Gesegnet mit britischem Humor, basteln Durutti Column unter tatkräftiger Mithilfe der kompletten Joy Division die Erstauflage der Cover eigenhändig aus Sandpapier. Heraus zu finden, ob die raue Hülle die anderen Scheiben im Plattenregal zerkratzen würde, halten die Beteiligten wohl für lustig. Reilly geht zu diesem Zeitpunkt noch nicht wirklich davon aus, ein Publikum zu bekommen, das sich tatsächlich für die Musik interessiert.

Mit dem Nachfolgewerk "LC" - eine der Lieblings-LPs von Bewunderer Brian Eno - und Platten wie "Circuses And Bread", "Obey The Time" oder "Dry" bringt Reilly eine erstaunliche Qualitätsdichte auf über 20 Alben. Auch die schwierigsten Kollegen outen sich als Fan des Virtuosen. Sogar Diva Morrissey schnappt sich Reilly nach der Smiths-Auflösung. Für das Solodebüt "Viva Hate" (1988) übernimmt Vini hörbar den Großteil der Gitarren- und Keyboard-Parts. Hinzu kommen so unterschiedliche Künstler wie Anne Clark oder FGTHs Holly Johnson, die gern die kreativen Dienste des Saitenhexers in Anspruch nehmen.

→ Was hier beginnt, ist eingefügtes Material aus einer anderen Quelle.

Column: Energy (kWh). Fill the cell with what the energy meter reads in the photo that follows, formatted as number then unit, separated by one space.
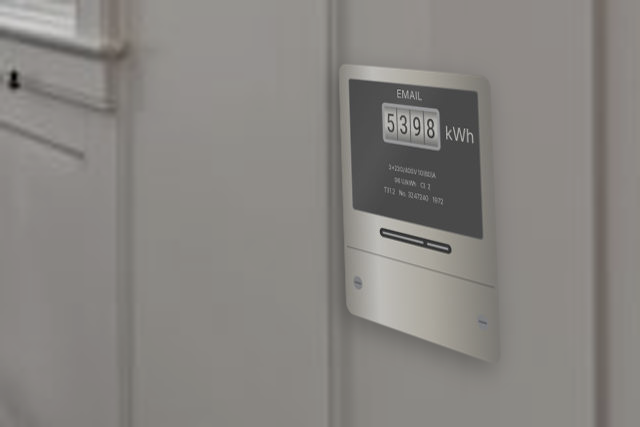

2010 ereilt Reilly ein leichter Schlaganfall, der die Geschwindigkeit seines Spiels beeinträchtigt. Ungebrochen von derlei medizinischem Unbill möchte Vini Reilly sich nunmehr Gitarrenstücken zuwenden, die langsamer gespielt werden. Angesprochen darauf, wie er sich die Faszination seiner Musik erkläre, sagt er:

"Im Grunde kann ich nicht wirklich sagen, ob es gute oder schlechte Musik ist. Aber es ist immer ehrliche Musik voller Wahrheit des jeweiligen Moments. Das kann ausgelasene oder auch schmerzerfüllte Wahrheit sein. Am Ende wirkt es auf jeden Fall kathartisch."